Quelle: Westf. Hochschule/WHS
„Wir sind oft selektiv unterwegs“, Prof. Dr.-Ing. Christian Fieberg, Professur für Gebäudetechnik, Westfälische Hochschule Gelsenkirchen Bocholt Recklinghausen.

2. Welche Aspekte kommen Ihrer Ansicht nach in den aktuellen Diskussionen rund um ein behagliches und gesundes Raumklima zu kurz oder werden gar vernachlässigt?

Prof. Dr.-Ing. Christian Fieberg: Wir sind oft selektiv unterwegs. Nach der Energieeffizienz kam der Virenschutz und nun die Frage nach CO2 und Behaglichkeit. Was zu kurz kommt, ist die Verknüpfung der Bereiche. Thermische Behaglichkeit darf nicht zu Lasten von Virenschutz und Energiebedarf betrachtet werden. Andererseits ist Energiesparen kein Selbstzweck und die Gebäude müssen die Nutzerbedürfnisse erfüllen. Das bekannte magische Dreieck im Projektmanagement (Zeit – Kosten – Qualität) greift auch hier: (Planungs-)Aufwand – Energieeffizienz – Behaglichkeit.

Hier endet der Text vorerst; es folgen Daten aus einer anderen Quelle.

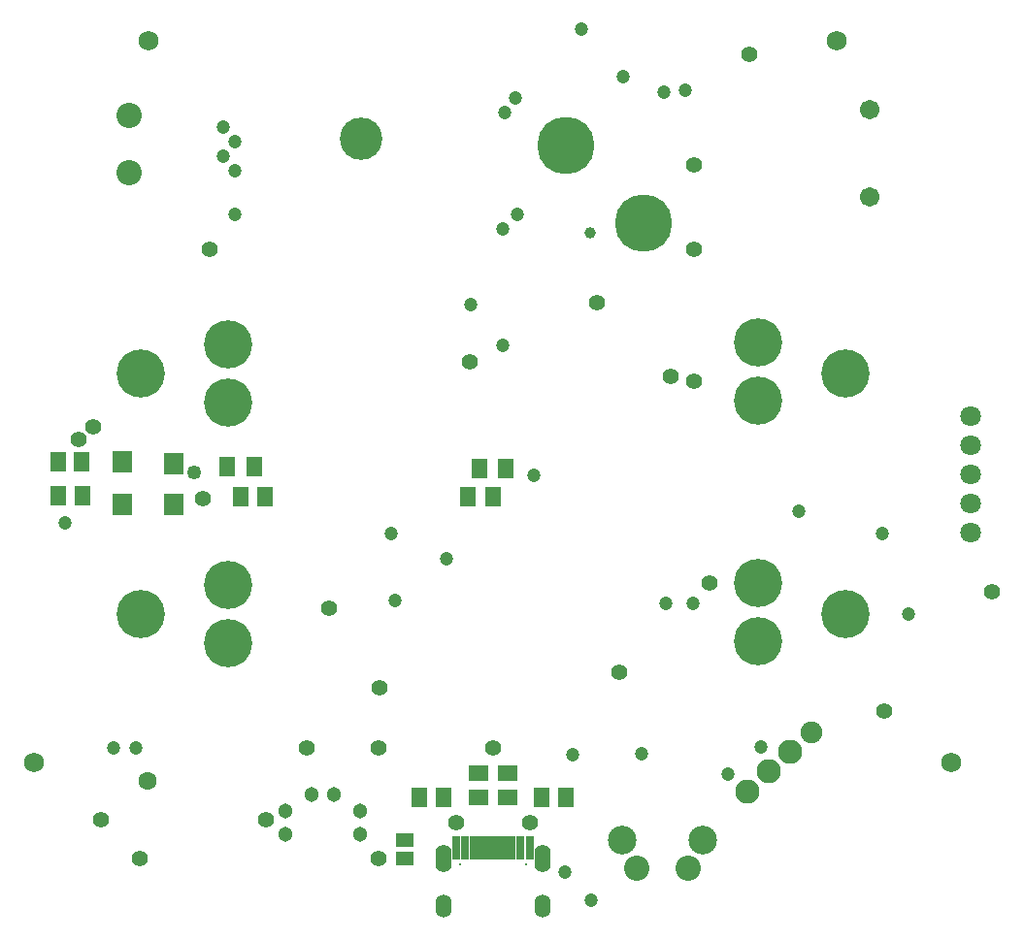
<source format=gbs>
G04*
G04 #@! TF.GenerationSoftware,Altium Limited,Altium Designer,21.6.4 (81)*
G04*
G04 Layer_Color=16711935*
%FSLAX44Y44*%
%MOMM*%
G71*
G04*
G04 #@! TF.SameCoordinates,1D25D15E-8086-452C-9D9C-5104EB157640*
G04*
G04*
G04 #@! TF.FilePolarity,Negative*
G04*
G01*
G75*
%ADD25R,1.5532X1.1532*%
%ADD26R,1.7032X1.4532*%
%ADD39R,0.8032X2.0032*%
%ADD42R,1.4532X1.7032*%
%ADD54C,1.7032*%
%ADD55C,1.8032*%
%ADD56C,2.1032*%
%ADD57C,1.9032*%
%ADD58C,2.5032*%
%ADD59C,2.2032*%
%ADD60C,4.2032*%
%ADD61C,5.0032*%
%ADD62O,1.4032X2.4032*%
%ADD63O,1.4032X2.0032*%
%ADD64C,0.2032*%
%ADD65C,1.7272*%
%ADD66C,1.4032*%
%ADD67C,1.2032*%
%ADD68C,1.0032*%
%ADD69C,1.6032*%
%ADD70C,3.7032*%
%ADD142R,0.5032X2.0032*%
%ADD143R,1.7032X1.9532*%
%ADD144R,1.7032X1.8532*%
%ADD145C,1.3032*%
%ADD146C,1.2532*%
D25*
X633250Y322500D02*
D03*
Y306500D02*
D03*
D26*
X722500Y359500D02*
D03*
Y380500D02*
D03*
X697500D02*
D03*
Y359500D02*
D03*
D39*
X678000Y315350D02*
D03*
X742000D02*
D03*
X734000D02*
D03*
X686000D02*
D03*
D42*
X478500Y648000D02*
D03*
X501500D02*
D03*
X752750Y359500D02*
D03*
X773750D02*
D03*
X351500Y652750D02*
D03*
X330500D02*
D03*
X351750Y623000D02*
D03*
X330750D02*
D03*
X511500Y622000D02*
D03*
X490000D02*
D03*
X710000D02*
D03*
X688500D02*
D03*
X698500Y647000D02*
D03*
X721500D02*
D03*
X666750Y359500D02*
D03*
X645750D02*
D03*
D54*
X1038500Y883650D02*
D03*
Y959850D02*
D03*
D55*
X1126750Y692050D02*
D03*
X1127000Y641250D02*
D03*
Y666650D02*
D03*
Y615850D02*
D03*
Y590450D02*
D03*
D56*
X932424Y364927D02*
D03*
X951000Y382250D02*
D03*
X969576Y399573D02*
D03*
D57*
X988128Y416189D02*
D03*
D58*
X822750Y322500D02*
D03*
X892750D02*
D03*
D59*
X835250Y297500D02*
D03*
X880250D02*
D03*
X393000Y905000D02*
D03*
Y955000D02*
D03*
D60*
X402500Y730000D02*
D03*
Y520000D02*
D03*
X478700Y494600D02*
D03*
Y545400D02*
D03*
Y704600D02*
D03*
Y755400D02*
D03*
X1017500Y520000D02*
D03*
X941300Y546767D02*
D03*
Y495967D02*
D03*
Y705967D02*
D03*
Y756767D02*
D03*
X1017500Y730000D02*
D03*
D61*
X841500Y860950D02*
D03*
X773950Y928500D02*
D03*
D62*
X666800Y306500D02*
D03*
X753200D02*
D03*
D63*
X666800Y264700D02*
D03*
X753200D02*
D03*
D64*
X738900Y301250D02*
D03*
X681100D02*
D03*
D65*
X1010000Y1020000D02*
D03*
X410000D02*
D03*
X1110000Y390000D02*
D03*
X310000D02*
D03*
D66*
X457100Y620000D02*
D03*
X361100Y683000D02*
D03*
X349000Y671608D02*
D03*
X548000Y403000D02*
D03*
X610000D02*
D03*
X611000Y455000D02*
D03*
X610398Y306500D02*
D03*
X512250Y340000D02*
D03*
X885163Y722806D02*
D03*
X899000Y546806D02*
D03*
X567000Y525000D02*
D03*
X820163Y468806D02*
D03*
X1051000Y435000D02*
D03*
X885650Y911750D02*
D03*
X800647Y791225D02*
D03*
X690000Y740000D02*
D03*
X885647Y838225D02*
D03*
X933647Y1008225D02*
D03*
X678000Y338000D02*
D03*
X742000D02*
D03*
X710250Y403000D02*
D03*
X368000Y340000D02*
D03*
X463000Y838000D02*
D03*
X1145094Y539003D02*
D03*
X865163Y726806D02*
D03*
X402000Y306500D02*
D03*
D67*
X915000Y380000D02*
D03*
X944000Y404000D02*
D03*
X796000Y270000D02*
D03*
X773000Y294000D02*
D03*
X398551Y402500D02*
D03*
X485000Y906200D02*
D03*
Y931600D02*
D03*
Y868100D02*
D03*
X861000Y528888D02*
D03*
X859000Y975000D02*
D03*
X824000Y988444D02*
D03*
X885000Y528888D02*
D03*
X1050000Y590000D02*
D03*
X1072500Y519888D02*
D03*
X720000Y957000D02*
D03*
X730000Y969700D02*
D03*
X731000Y868100D02*
D03*
X719000Y855400D02*
D03*
X877850Y976680D02*
D03*
X786921Y1030249D02*
D03*
X475000Y944300D02*
D03*
Y918900D02*
D03*
X690538Y789690D02*
D03*
X779250Y397000D02*
D03*
X337000Y599100D02*
D03*
X719000Y754400D02*
D03*
X977000Y609000D02*
D03*
X669500Y567640D02*
D03*
X839801Y397449D02*
D03*
X379551Y402500D02*
D03*
X621000Y590000D02*
D03*
X624500Y531640D02*
D03*
X746000Y641000D02*
D03*
D68*
X795000Y852500D02*
D03*
D69*
X409000Y374000D02*
D03*
D70*
X595200Y934400D02*
D03*
D142*
X707500Y315350D02*
D03*
X727500D02*
D03*
X692500D02*
D03*
X722500D02*
D03*
X697500D02*
D03*
X717500D02*
D03*
X702500D02*
D03*
X712500D02*
D03*
D143*
X386750Y652500D02*
D03*
Y615000D02*
D03*
X431250Y615500D02*
D03*
D144*
Y651000D02*
D03*
D145*
X551750Y362112D02*
D03*
X571750Y362000D02*
D03*
X529250Y347500D02*
D03*
Y327500D02*
D03*
X594250D02*
D03*
Y347500D02*
D03*
D146*
X449500Y643000D02*
D03*
M02*

</source>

Claus Händel: Die sommerlichen Aspekte der Kühlung sind schon heute bei den Nutzern präsent. Bei Bedarf wird das Gebäude mit entsprechender Technik ausgestattet oder nachgerüstet. Bei den verordnungsrechtlichen Rahmenbedingungen und bei vielen Planern wird leider immer noch so gearbeitet, als ob Kühlung in Deutschland nicht notwendig sei. Das hat oft unzureichende Vorgaben bei der Planung zur Folge. Lüftung mit Außenluft (Frischluftversorgung) ist spätestens seit Corona stärker im Bewusstsein. Die energetischen Konsequenzen daraus können eigentlich nur mit Lüftungsanlagen mit Wärmerückgewinnung richtig gelöst werden. Das ist noch längst nicht bei allen angekommen. Die Aspekte der Raumluftfeuchtigkeit sind aus gesundheitlichen Gründen genauso wichtig. Sie spielen aber derzeit kaum eine Rolle im Planungsprozess.